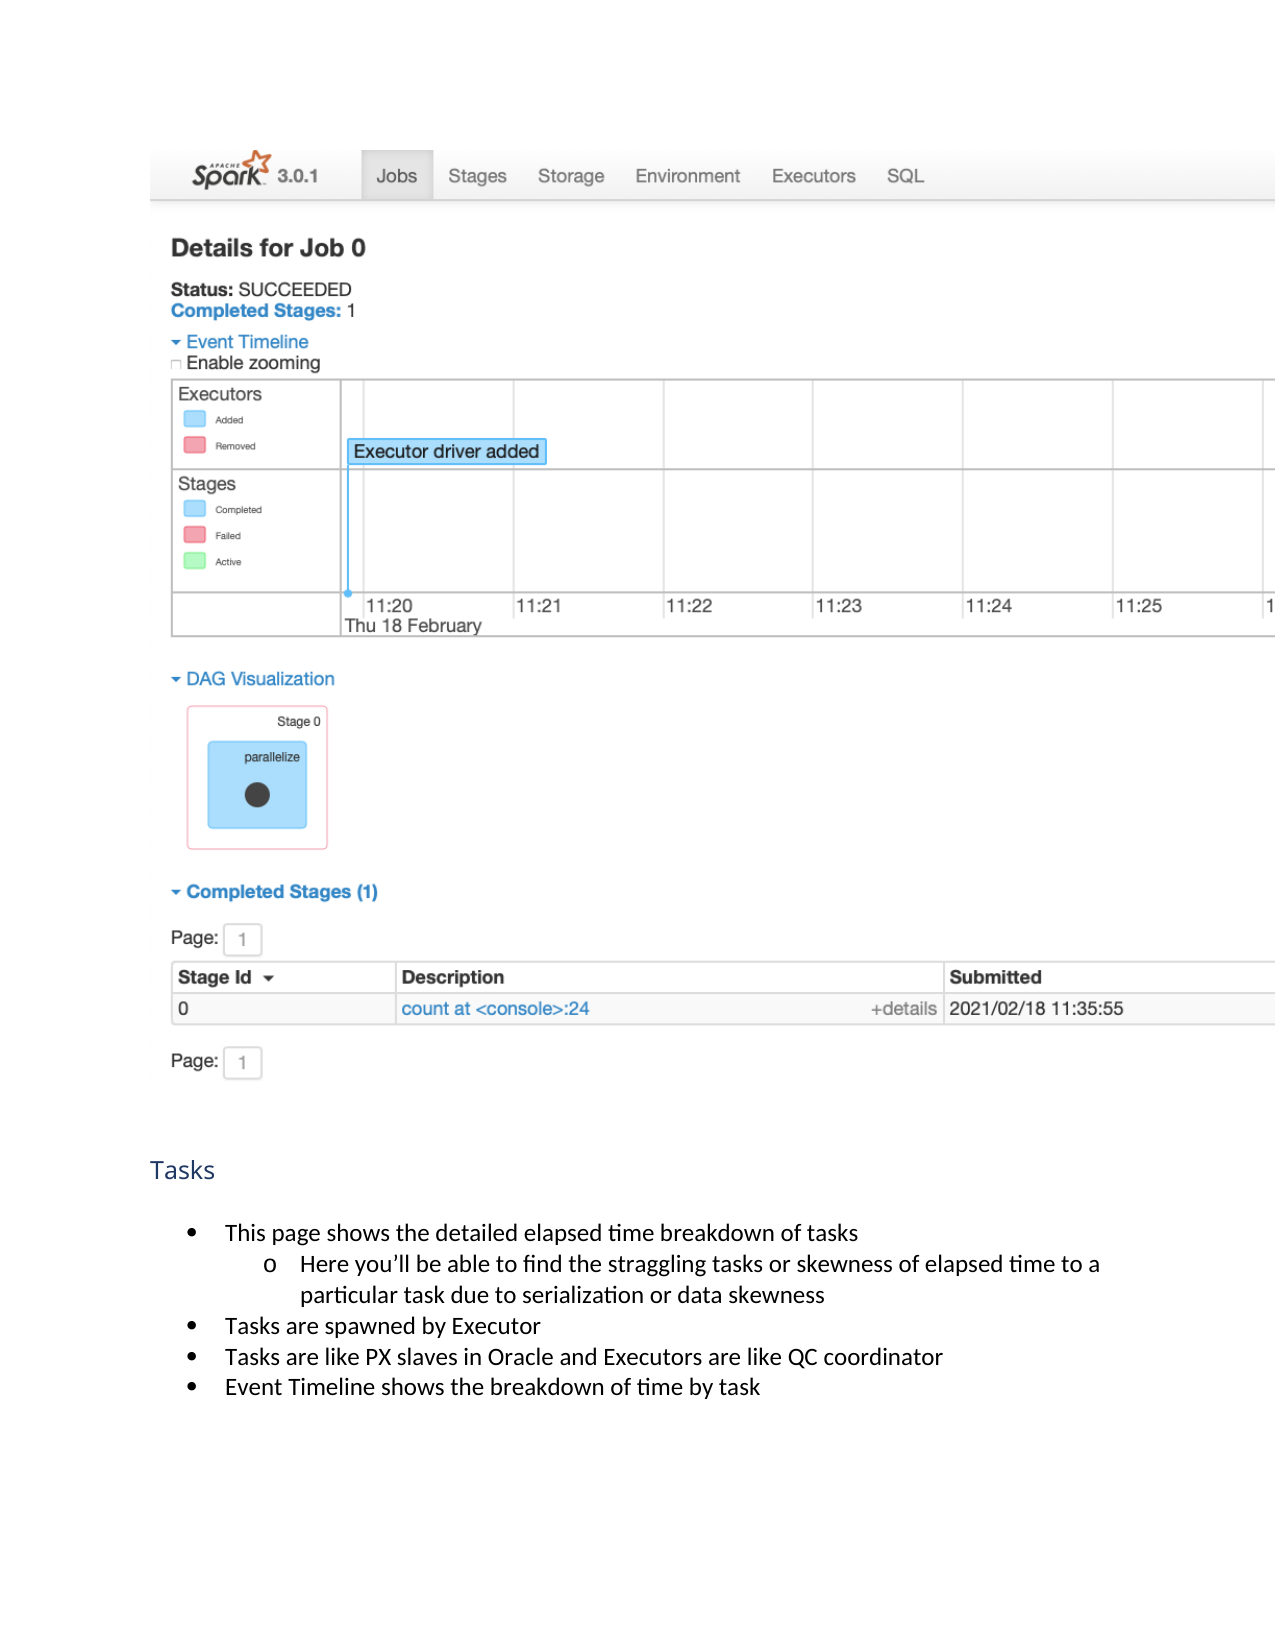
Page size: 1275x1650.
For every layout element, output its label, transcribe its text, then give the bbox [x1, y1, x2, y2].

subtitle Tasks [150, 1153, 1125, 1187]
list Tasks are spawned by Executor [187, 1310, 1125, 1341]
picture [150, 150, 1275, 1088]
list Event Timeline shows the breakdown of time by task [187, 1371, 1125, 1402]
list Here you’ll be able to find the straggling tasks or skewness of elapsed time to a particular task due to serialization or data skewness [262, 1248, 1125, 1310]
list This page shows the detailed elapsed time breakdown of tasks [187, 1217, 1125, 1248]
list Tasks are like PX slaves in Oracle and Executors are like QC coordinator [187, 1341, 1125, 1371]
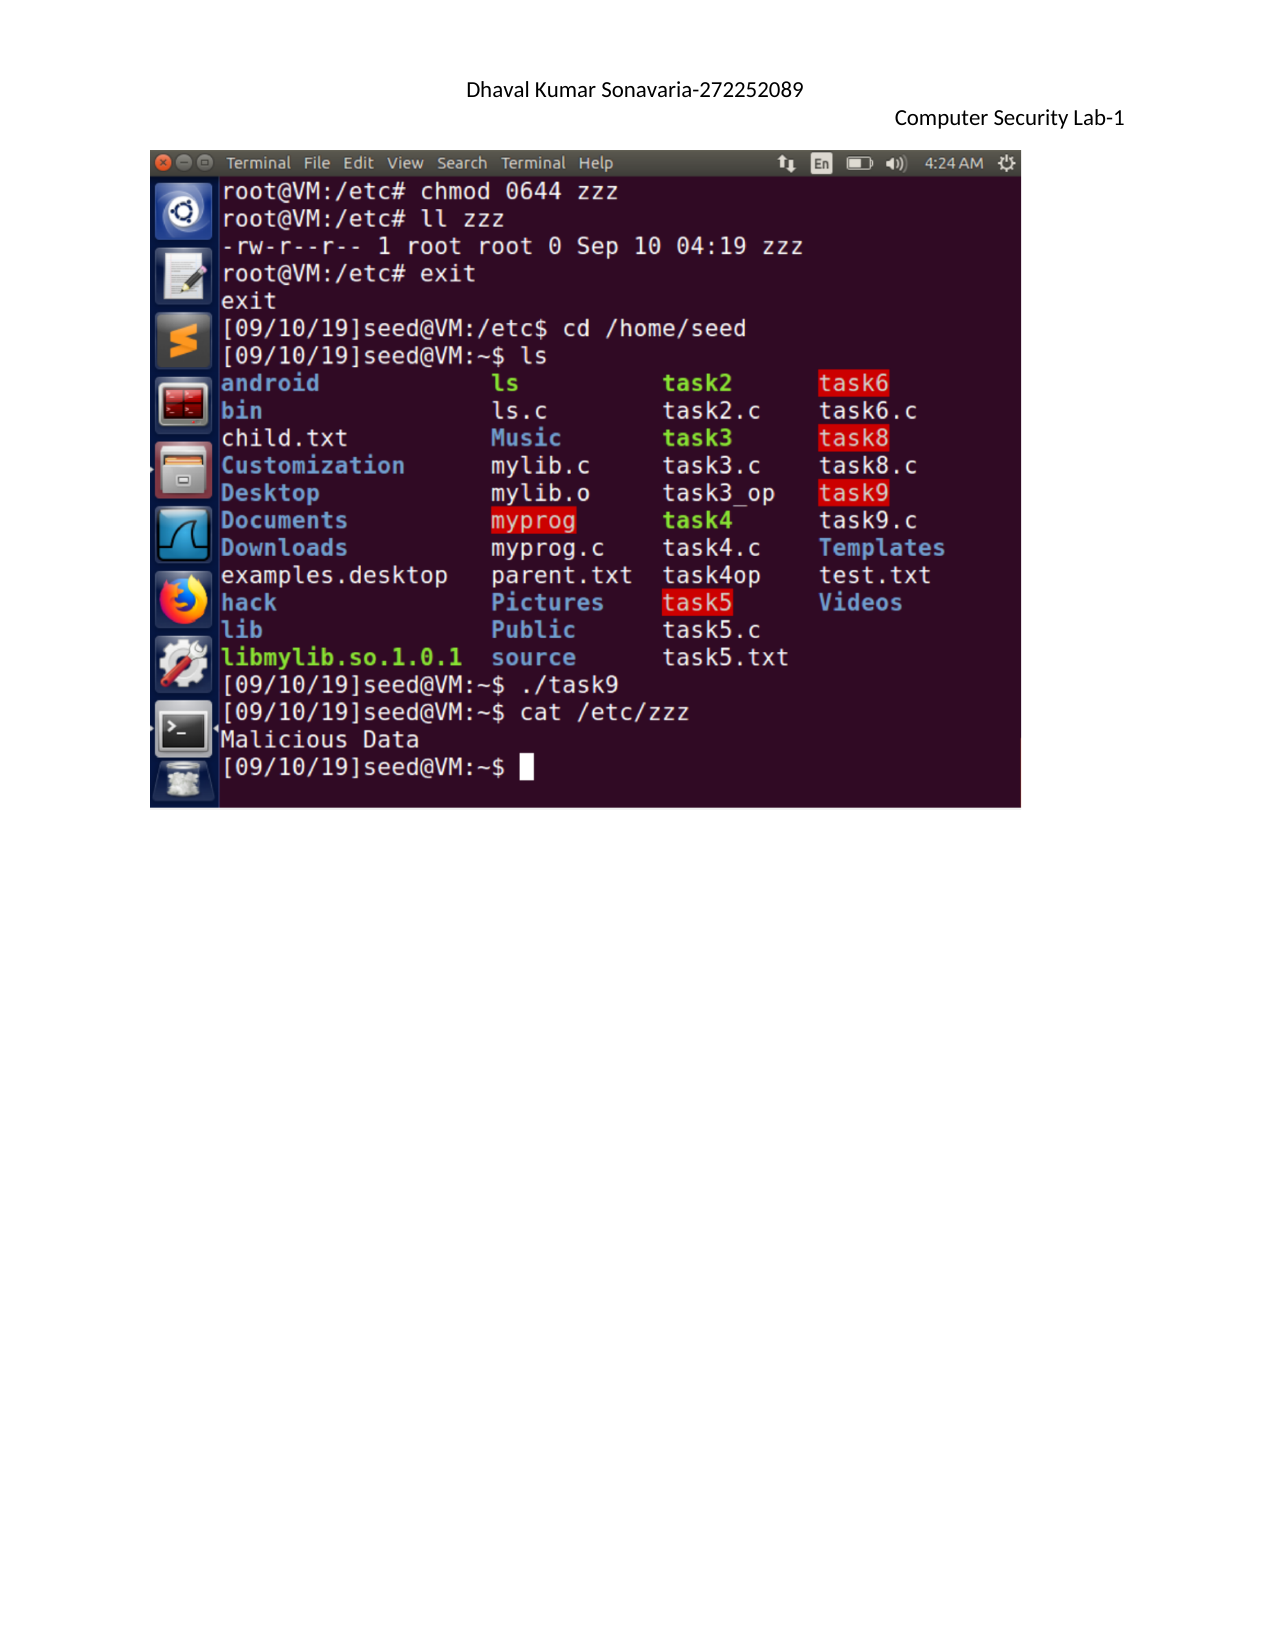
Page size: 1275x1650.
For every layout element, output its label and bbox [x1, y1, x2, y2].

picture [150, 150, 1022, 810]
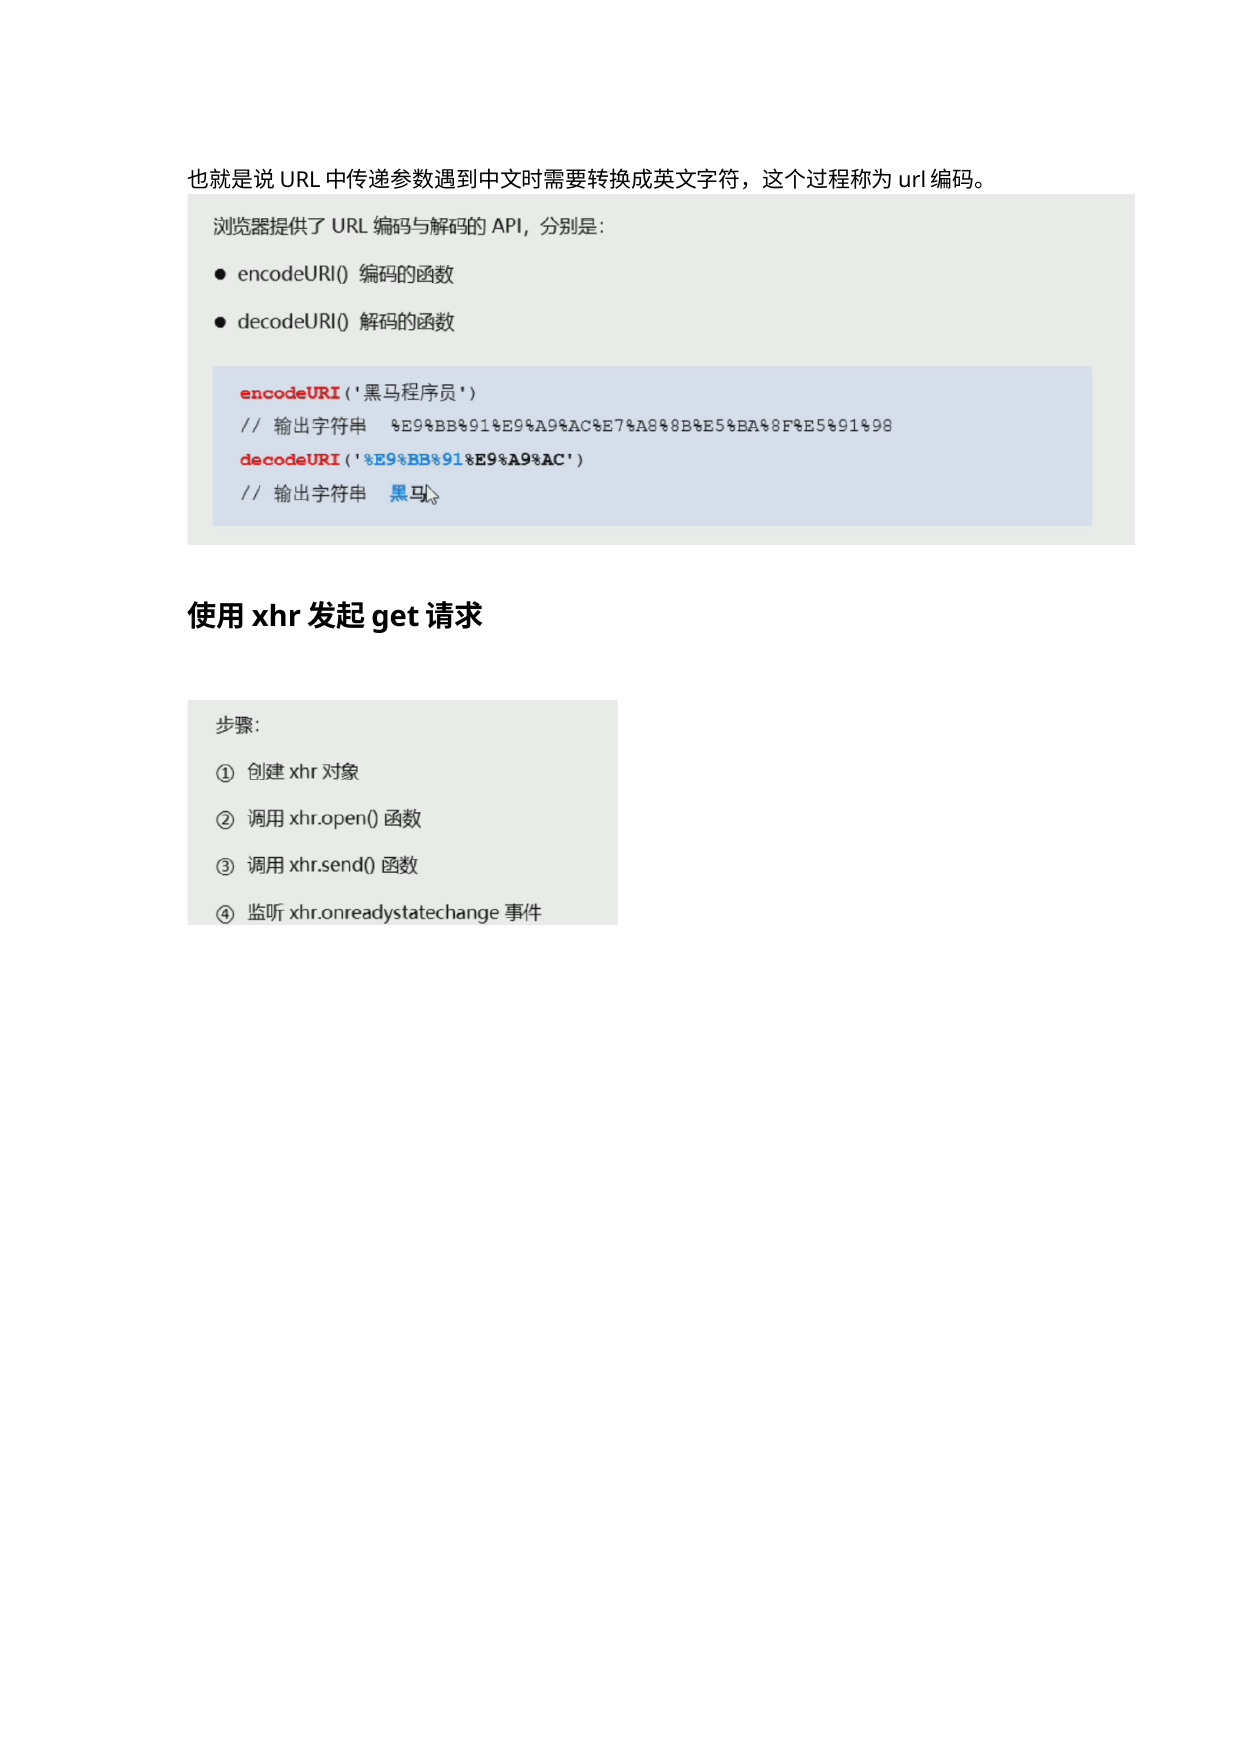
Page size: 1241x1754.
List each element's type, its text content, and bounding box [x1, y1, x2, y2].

> [YOUR TASK]
Output nothing except the lines from the one containing "For every layout element, output its label and" through the final line of the entries, repeated exactly and free of pictures.

> [TASK RESPONSE]
For every layout element, output its label and bbox [x1, y1, x2, y2].

picture [150, 150, 1022, 810]
Page size: 1241x1754.
List each element's type, its text content, and bounding box [x1, y1, x2, y2].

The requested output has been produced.